TEXT SHOWN:
○ ○ ○

President of Tsinghua University
- In office March 2015 – February 2022
- Preceded by: Chen Jining
- Succeeded by: Wang Xiqin

Personal details
- Born: July 28, 1964 (age 62) Rong County, Sichuan, China
- Party: Chinese Communist Party
- Education: Tsinghua University (BS, DSc)

= Qiu Yong =

Chinese chemist

Qiu Yong (邱勇 (Qiū Yǒng); born 28 July 1964) is a Chinese chemist. He is the current party secretary of Tsinghua University. Qiu is a member of the Chinese Academy of Sciences.

==Early life and education==
Qiu was born and raised in Rong County, Sichuan.

Qiu received a Bachelor of Science and a Doctor of Science in chemistry from Tsinghua University in 1988 and 1994, respectively.

== Career ==
After the completion of his doctorate, Qiu joined Tsinghua University as a faculty member.

○ ○ ○

SUPPLIED INFORMATION:
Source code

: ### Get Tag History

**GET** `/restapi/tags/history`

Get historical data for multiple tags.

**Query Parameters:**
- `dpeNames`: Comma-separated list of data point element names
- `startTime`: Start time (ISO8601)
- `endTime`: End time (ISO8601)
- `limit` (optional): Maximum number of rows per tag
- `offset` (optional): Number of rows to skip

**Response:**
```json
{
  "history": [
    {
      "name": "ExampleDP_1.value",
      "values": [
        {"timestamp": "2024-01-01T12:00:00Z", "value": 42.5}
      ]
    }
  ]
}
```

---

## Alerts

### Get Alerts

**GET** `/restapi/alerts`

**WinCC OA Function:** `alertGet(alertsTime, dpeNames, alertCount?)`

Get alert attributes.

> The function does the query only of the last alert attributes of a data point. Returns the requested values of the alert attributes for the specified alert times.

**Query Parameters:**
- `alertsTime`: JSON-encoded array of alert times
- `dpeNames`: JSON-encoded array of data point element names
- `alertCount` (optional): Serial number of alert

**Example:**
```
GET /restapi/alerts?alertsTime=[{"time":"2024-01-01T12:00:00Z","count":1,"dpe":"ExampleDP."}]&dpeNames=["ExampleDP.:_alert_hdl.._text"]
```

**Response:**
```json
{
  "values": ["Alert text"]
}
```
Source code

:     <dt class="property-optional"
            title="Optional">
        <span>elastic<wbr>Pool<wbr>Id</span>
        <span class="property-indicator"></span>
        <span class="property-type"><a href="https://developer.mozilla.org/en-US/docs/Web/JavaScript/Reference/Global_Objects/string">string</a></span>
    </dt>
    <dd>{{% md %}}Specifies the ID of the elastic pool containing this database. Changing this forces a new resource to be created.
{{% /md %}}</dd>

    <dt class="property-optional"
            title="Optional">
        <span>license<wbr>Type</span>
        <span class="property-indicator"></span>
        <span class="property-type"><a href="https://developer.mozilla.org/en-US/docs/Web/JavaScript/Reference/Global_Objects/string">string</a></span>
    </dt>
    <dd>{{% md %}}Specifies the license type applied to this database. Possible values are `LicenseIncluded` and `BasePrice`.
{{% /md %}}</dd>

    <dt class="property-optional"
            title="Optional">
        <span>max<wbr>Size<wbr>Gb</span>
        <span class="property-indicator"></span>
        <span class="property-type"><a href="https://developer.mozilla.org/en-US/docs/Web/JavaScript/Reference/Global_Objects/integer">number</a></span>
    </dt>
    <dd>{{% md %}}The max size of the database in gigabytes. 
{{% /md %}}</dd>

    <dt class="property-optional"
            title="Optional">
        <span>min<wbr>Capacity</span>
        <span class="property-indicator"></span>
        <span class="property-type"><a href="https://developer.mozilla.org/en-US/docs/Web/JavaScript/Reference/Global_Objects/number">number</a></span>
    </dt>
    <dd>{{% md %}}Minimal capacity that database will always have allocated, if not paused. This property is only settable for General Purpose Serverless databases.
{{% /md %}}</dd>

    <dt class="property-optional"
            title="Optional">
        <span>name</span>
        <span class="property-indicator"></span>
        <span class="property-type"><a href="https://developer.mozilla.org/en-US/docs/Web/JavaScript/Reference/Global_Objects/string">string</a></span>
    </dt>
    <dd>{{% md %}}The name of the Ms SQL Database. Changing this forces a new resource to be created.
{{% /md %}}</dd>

○ ○ ○

TASK GOAL:
Return, word for word, the section of the Qiu Yong biography that opens with the words containing "Qiu Yong (邱勇" and closes with "and 1994, respectively.".

TASK RESPONSE:
Qiu Yong (邱勇 (Qiū Yǒng); born 28 July 1964) is a Chinese chemist. He is the current party secretary of Tsinghua University. Qiu is a member of the Chinese Academy of Sciences.

==Early life and education==
Qiu was born and raised in Rong County, Sichuan.

Qiu received a Bachelor of Science and a Doctor of Science in chemistry from Tsinghua University in 1988 and 1994, respectively.